> **EXPLORE O MATERIAL**
a) Segundo a crítica, em qual universo a personagem conservadora se revela homosexual?
b) Reproduza, por favor, o trecho da crítica que começa nas palavras que contêm "E esse é longe" e termina em "se revela homosexual.".
c) Liste todos os nomes próprios de pessoas, personagens ou grupos que aparecem na crítica.

> **TRECHO PARA ANÁLISE**
※

Bem, ao menos Tudo em Todo Lugar ao Mesmo Tempo tenta fazer isso de maneira substancial, sobrepondo uma infinidade de Michelles Yeohs em um mesmo enquadramento, sugerindo que essa pluralidade pode ser a nova forma de se encontrar individualidade. O que poderia ser algo bonito (e que outros filmes mostraram de maneira melhor), não fosse a relação intrínseca do filme com a cultura não do agora, mas do próximo slide. Querer encontrar beleza no achado da personagem de Yeoh é quase como acreditar que mesmo exposta a todas às possibilidades, a pessoa ainda escolheria viver uma vida miserável de pagadora de impostos.

E esse é longe de ser o único problema moral das escolhas formais do filme dos irmãos Daniel. Tal qual o terrível e, de certa forma semelhante, infomercial do Queen, todos os problemas da jovem Joy Wang são diretamente relacionados à sua homosexualidade, sendo que não é ela que atinge um estado elevado por abraçar a pluralidade, mas a mãe que tem que colocar senso na sua cabeça. Ainda nisso, a insistência (insuportável e sintomática do tipo de humor que as pessoas estão acostumadas) no universo das mãos de salsicha mostra que, justamente no universo mais estranho, é onde a personagem conservadora se revela homosexual.

※

Entradas salvas

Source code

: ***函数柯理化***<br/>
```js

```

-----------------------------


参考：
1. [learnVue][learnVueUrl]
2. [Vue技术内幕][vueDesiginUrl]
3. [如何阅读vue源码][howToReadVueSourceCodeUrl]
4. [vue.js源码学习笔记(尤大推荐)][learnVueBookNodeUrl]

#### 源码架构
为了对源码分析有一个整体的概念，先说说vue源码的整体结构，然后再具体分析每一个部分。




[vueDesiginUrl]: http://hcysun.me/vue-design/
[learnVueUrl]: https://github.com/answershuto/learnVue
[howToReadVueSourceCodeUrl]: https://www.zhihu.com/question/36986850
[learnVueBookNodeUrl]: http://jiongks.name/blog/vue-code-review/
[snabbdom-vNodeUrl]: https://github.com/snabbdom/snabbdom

※

> **SUAS RESPOSTAS**
a) No universo das mãos de salsicha.

b)
E esse é longe de ser o único problema moral das escolhas formais do filme dos irmãos Daniel. Tal qual o terrível e, de certa forma semelhante, infomercial do Queen, todos os problemas da jovem Joy Wang são diretamente relacionados à sua homosexualidade, sendo que não é ela que atinge um estado elevado por abraçar a pluralidade, mas a mãe que tem que colocar senso na sua cabeça. Ainda nisso, a insistência (insuportável e sintomática do tipo de humor que as pessoas estão acostumadas) no universo das mãos de salsicha mostra que, justamente no universo mais estranho, é onde a personagem conservadora se revela homosexual.

c) Michelle Yeoh (como "Michelles Yeohs" e "Yeoh"), irmãos Daniel, Queen, Joy Wang.